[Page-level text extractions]
BEGIN

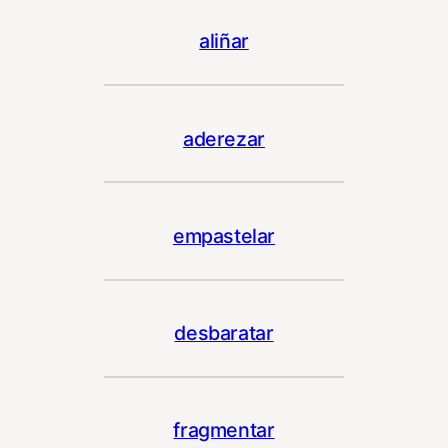
aliñar
aderezar
empastelar
desbaratar
fragmentar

END

_Task description:_
The complete set of records should be written out again, pictures excluded.

_Result of the task:_
aliñar
aderezar
empastelar
desbaratar
fragmentar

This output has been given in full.